Task instructions: All of the data below should be printed again exactly, pictures excluded.

Supplied material:
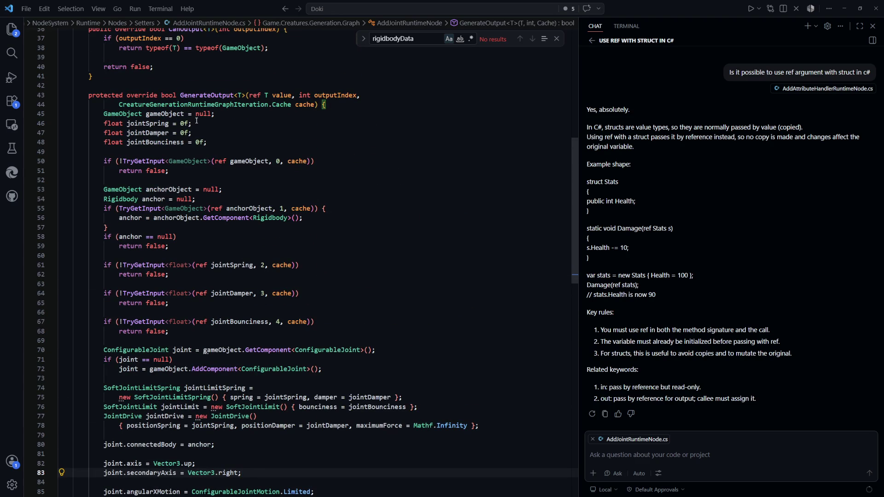
scroll(197, 123, down, 2)
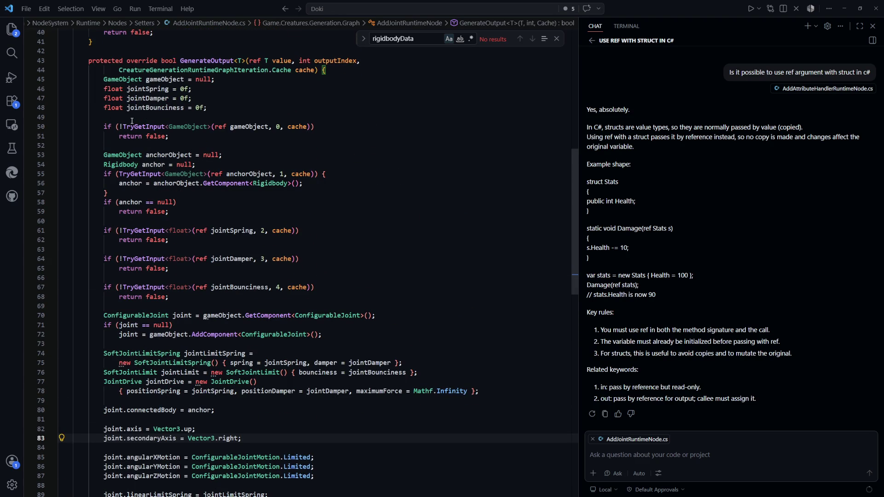
click(230, 139)
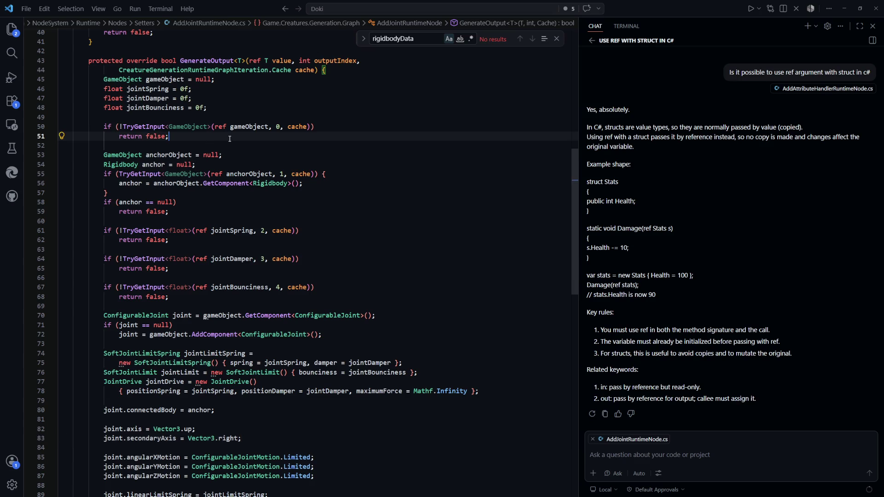
Add a jointRigidbody = gameObject.GetComponent<Rigidbody>() line followed by a null check.
key(Return)
key(Return)
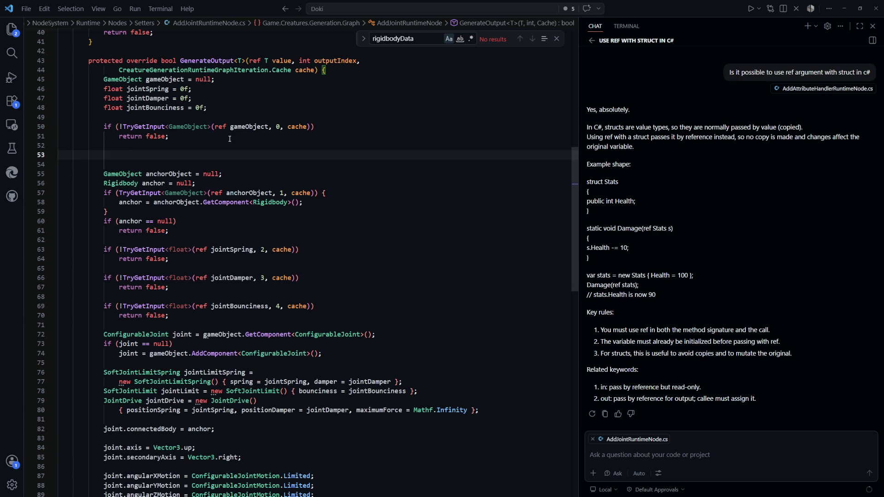
text(Jo)
key(BackSpace)
key(BackSpace)
text(Rigidbody jointRigidbody = gameObject.GetComponent<Rigidbody>();)
key(Tab)
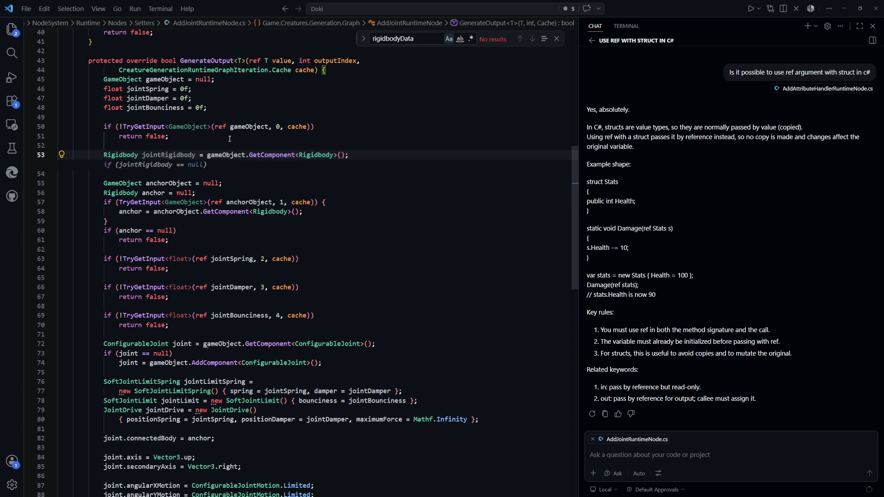
key(Tab)
key(Tab)
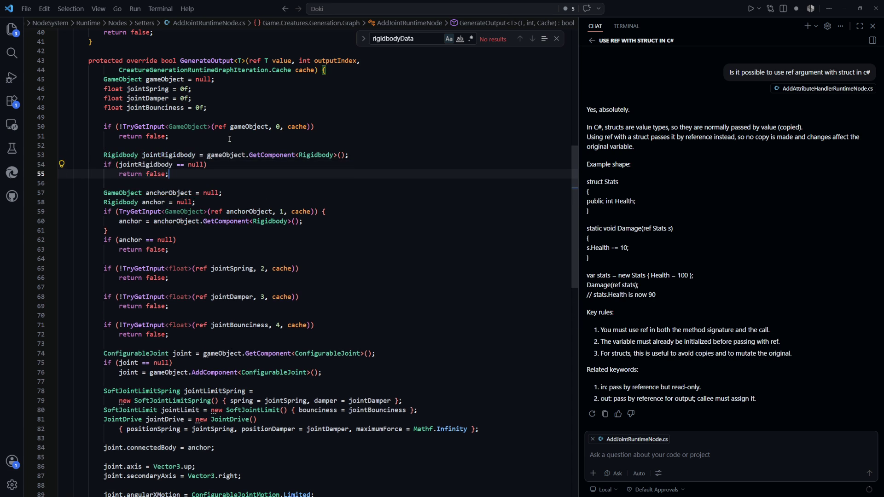
Make the null check multiply jointRigidbody.mass by jointMassMultiplier, then return to Unity.
click(177, 165)
text(!)
drag(173, 180, 120, 177)
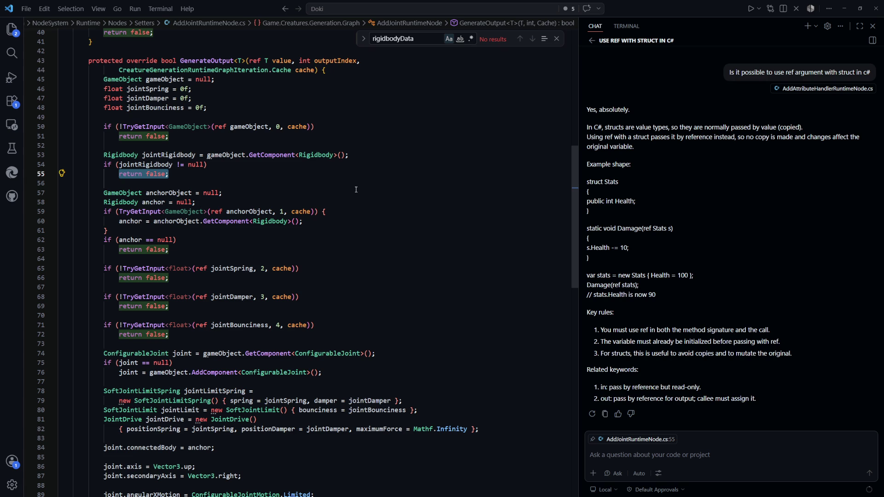
text(joint)
key(Tab)
click(405, 220)
scroll(405, 220, down, 10)
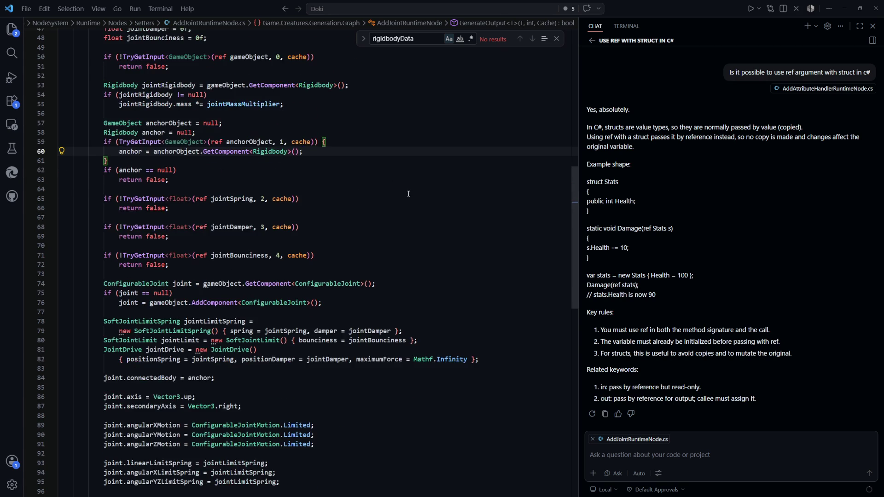
key(alt+Tab)
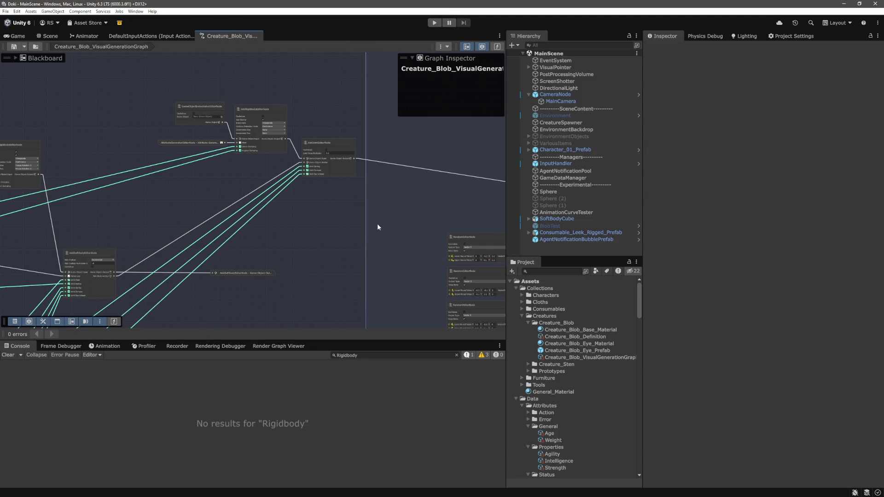
Show the Game view once the updated scripts finish recompiling.
click(26, 36)
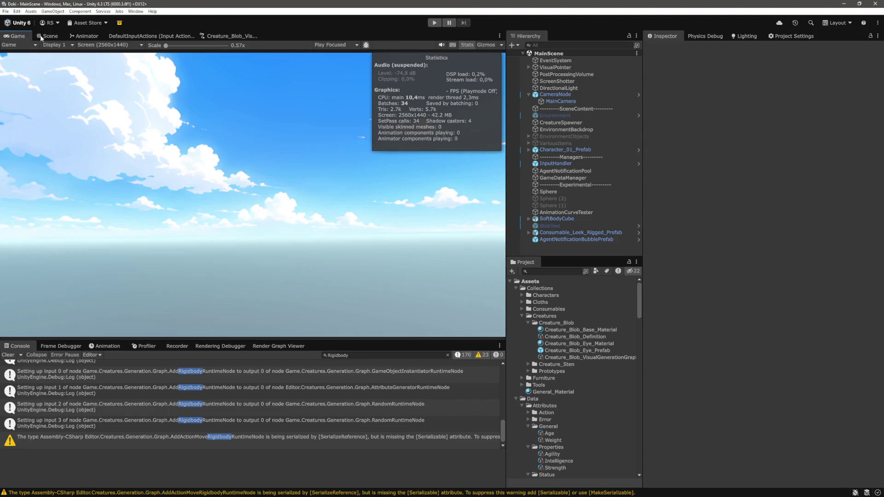
Enter play mode and walk the character with W and A toward the cube and blob.
click(433, 23)
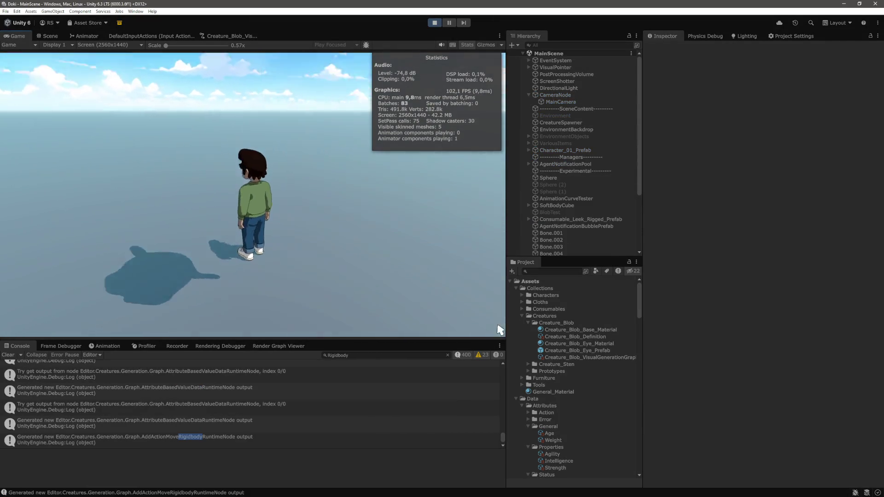
key(w)
key(a)
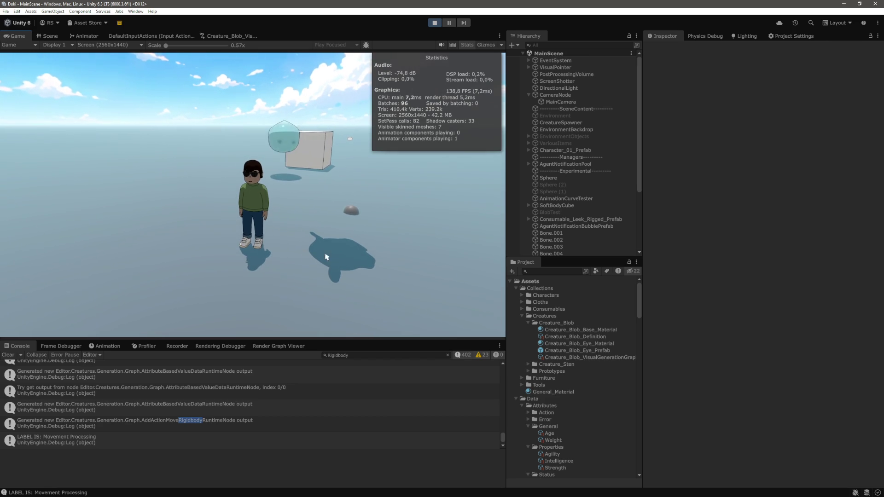
key(w)
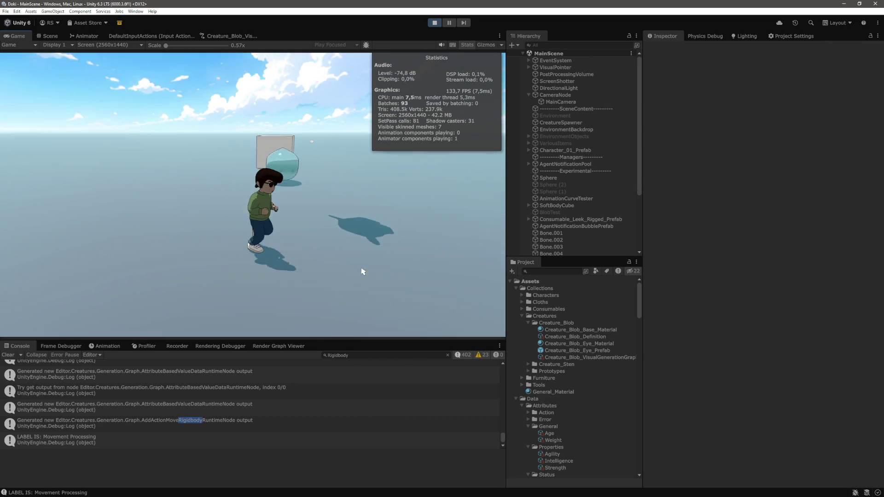
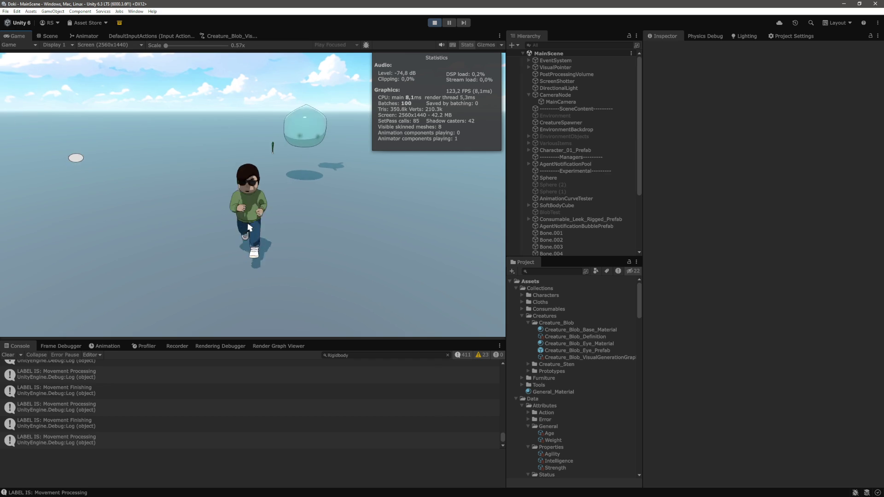
Exit Play mode, clear the Console, and open the Creature_Blob_VisualGenerationGraph tab.
key(ctrl+p)
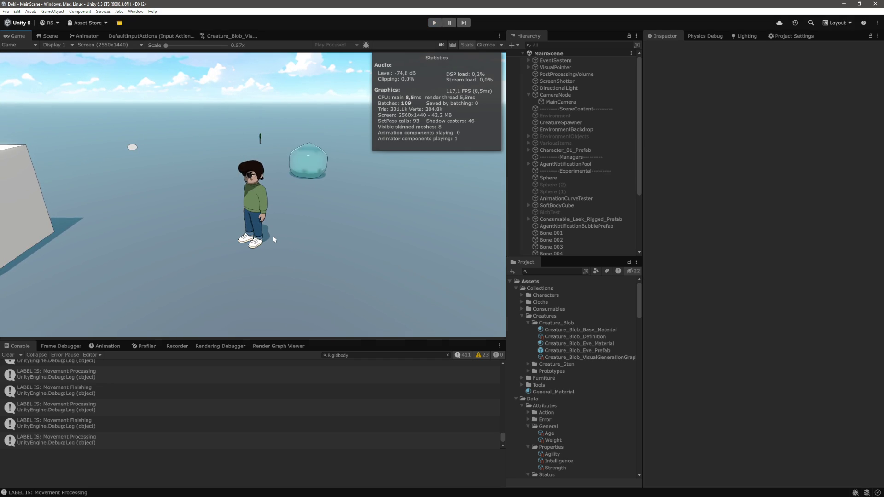
click(11, 355)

Solution:
scroll(197, 123, down, 2)
click(230, 139)
Add a jointRigidbody = gameObject.GetComponent<Rigidbody>() line followed by a null check.
key(Return)
key(Return)
text(Jo)
key(BackSpace)
key(BackSpace)
text(Rigidbody jointRigidbody = gameObject.GetComponent<Rigidbody>();)
key(Tab)
key(Tab)
key(Tab)
Make the null check multiply jointRigidbody.mass by jointMassMultiplier, then return to Unity.
click(177, 165)
text(!)
drag(173, 180, 120, 177)
text(joint)
key(Tab)
click(405, 220)
scroll(405, 220, down, 10)
key(alt+Tab)
Show the Game view once the updated scripts finish recompiling.
click(26, 36)
Enter play mode and walk the character with W and A toward the cube and blob.
click(433, 23)
key(w)
key(a)
key(w)
Exit Play mode, clear the Console, and open the Creature_Blob_VisualGenerationGraph tab.
key(ctrl+p)
click(11, 355)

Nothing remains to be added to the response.